Kabul airport a danger zone

An explosion rocked Kabul's airport as various threats remain while Afghanistan residents and Americans attempt to flee the country during the Taliban takeover.



August 26, 2021 - 9:39 AM

Afghan people sit as they wait to leave the Kabul airport in Kabul on August 16, 2021, after a stunningly swift end to Afghanistan's 20-year war, as thousands of people mobbed the city's airport trying to flee the group's feared hardline brand of Islamist rule. (Wakil Kohsar/AFP via Getty Images/TNS)

KABUL, Afghanistan (AP) — An explosion went off Thursday outside Kabul’s airport, where thousands of people have flocked as they try to flee the Taliban takeover of Afghanistan. Officials offered no casualty count, but a witness said several people appeared to have been killed or wounded.

Western nations had warned earlier in the day of a possible attack at the airport in the waning days of a massive airlift. Suspicion for any attack targeting the crowds would likely fall on the Islamic State group and not the Taliban, who have been deployed at the airport’s gates trying to control the mass of people.

The Pentagon confirmed the blast, with no immediate word on casualties. 

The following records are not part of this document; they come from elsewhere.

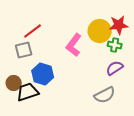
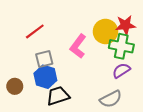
green cross: (115, 45) -> (121, 46), size x1.6
gray square: (24, 50) -> (44, 59), moved
black trapezoid: (28, 92) -> (58, 96), moved

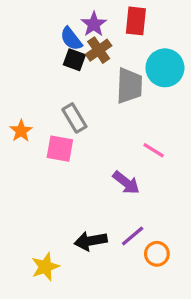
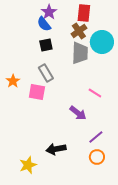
purple star: (94, 24) -> (49, 12), moved
brown cross: (99, 50) -> (79, 31), moved
black square: (74, 60) -> (46, 45), moved, turned -32
purple line: (133, 236) -> (96, 137), moved

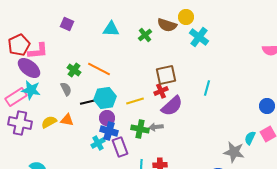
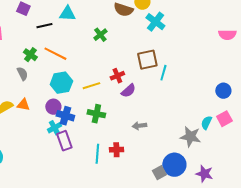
green cross: (145, 35) -> (100, 35), moved
brown square: (166, 75) -> (147, 60), moved
black line: (88, 102) -> (44, 26), moved
purple semicircle: (172, 106) -> (128, 91), size x0.7
purple circle: (107, 118) -> (53, 107), moved
gray arrow: (156, 127) -> (139, 126), moved
purple rectangle: (120, 147) -> (64, 141), moved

Adam Khan, an Afghan waiting outside the airport, said the explosion went off in a crowd of people waiting to enter the airport. Khan, who said he was standing about 30 meters (yards) away, said several people appeared to have been killed or wounded, including some who lost body parts.

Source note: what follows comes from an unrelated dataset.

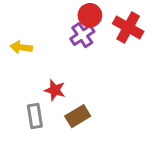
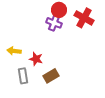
purple cross: (82, 35) -> (54, 23), turned -35
yellow arrow: (21, 47) -> (14, 51), moved

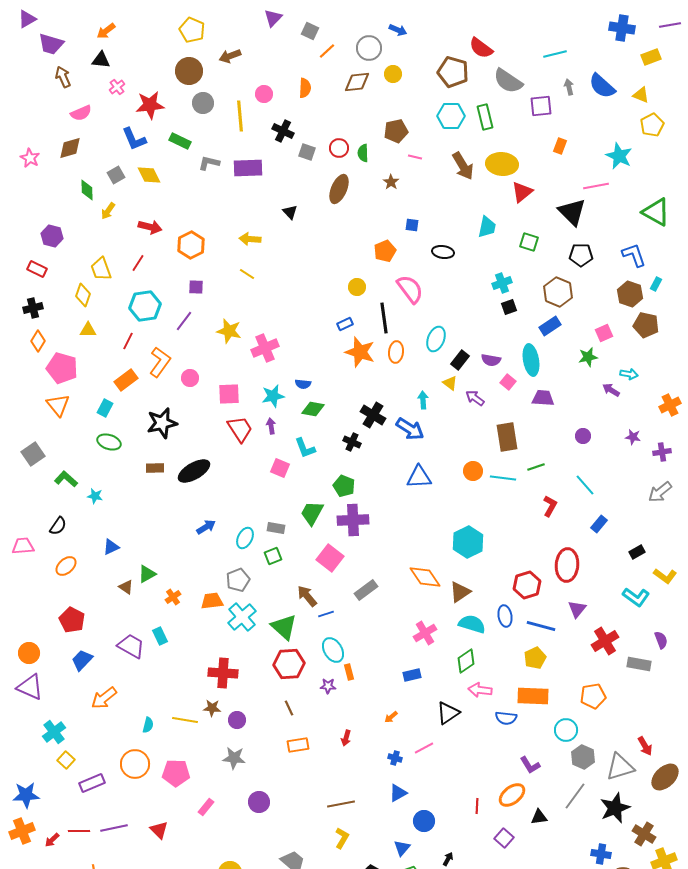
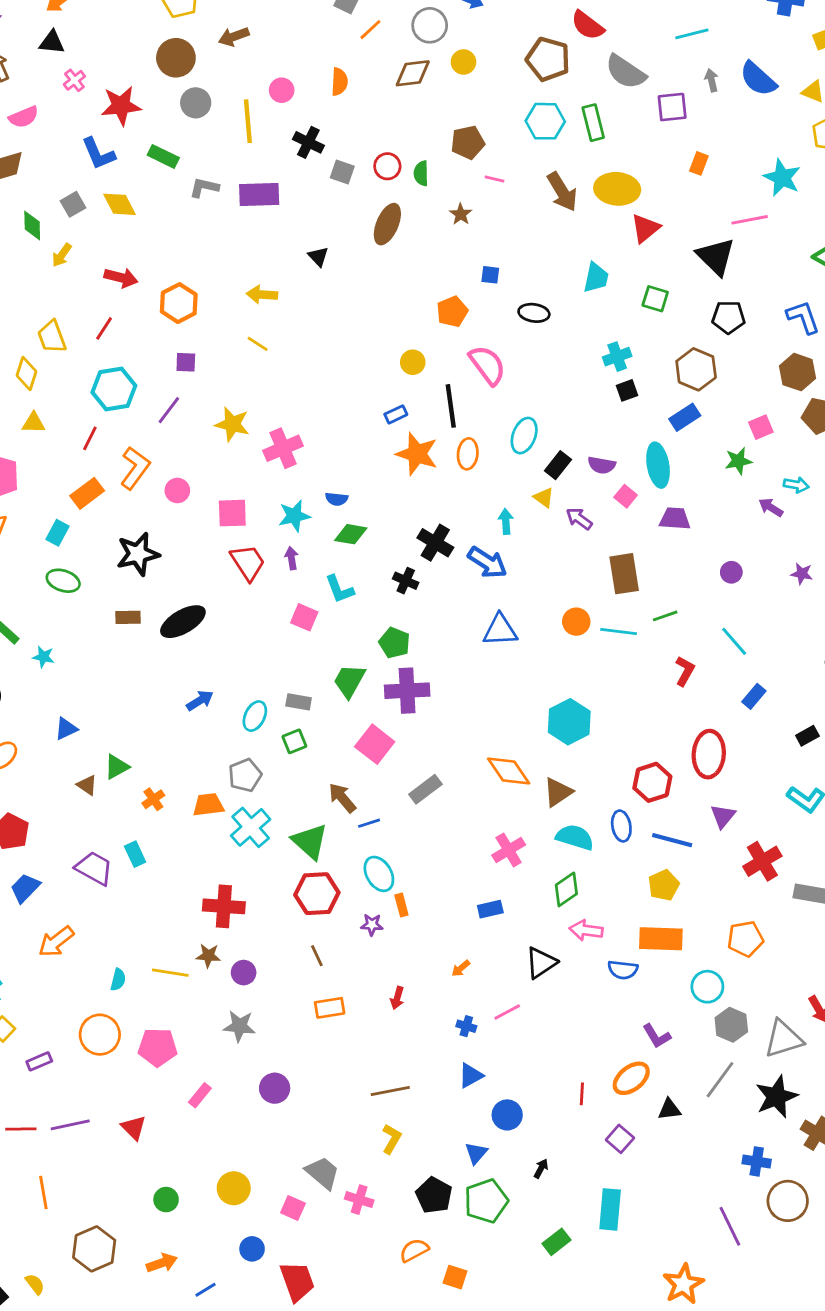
purple rectangle: (92, 783) -> (39, 1061), size x0.7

Several countries urged people to avoid the airport earlier in the day, with one saying there was a threat of a suicide bombing. But just days — or even hours for some nations — before the evacuation effort ends, few appeared to heed the call.

Over the last week, the airport has been the scene of some of the most searing images of the chaotic end of America’s longest war and the Taliban’s takeover, as flight after flight took off carrying those who fear a return to the militants’ brutal rule.

The security threat that prompted the State Department to urge Americans to move away from the perimeter of the Kabul airport was credible and urgent, the acting U.S. ambassador to Afghanistan said today.

Speaking to ABC News from Kabul, Ross Wilson said he could not discuss specifics of the threat or its current status.

“It was clearly regarded as credible, as imminent, as compelling,” he said.

Ross spoke as the United States worked to get remaining Americans out of the country. Secretary of State Antony Blinken said Wednesday that as many as 1,500 Americans may be awaiting evacuation from Afghanistan amid growing warnings of terrorist threats targeting the airport.

President Joe Biden has set a Tuesday deadline for ending the evacuation.

Asked about news reports that the evacuation could end on Friday, Wilson declined to comment. He said “there are safe ways to get to” the airport for those Americans who still want to leave, and he added that “there undoubtedly will be” some at-risk Afghans who will not get out before Biden’s deadline.

Untold thousands of at-risk Afghans are struggling to get into the airport even as many thousands of other Afghans already have been flown to safety in nearly two weeks of round-the-clock flights.

The airlift continued Thursday despite warnings of vehicle-borne bomb threats near the airport. The White House said 13,400 people had been evacuated in the 24 hours that ended early Thursday morning Washington time. Those included 5,100 people aboard U.S. military planes and 8,300 on coalition and partner aircraft. That was a substantial drop from the 19,000 airlifted by all means the day before.

Several of the Americans working phones and trying to pull strings to get out former Afghan colleagues, women’s advocates, journalists and other vulnerable Afghans said they were still waiting for U.S. action.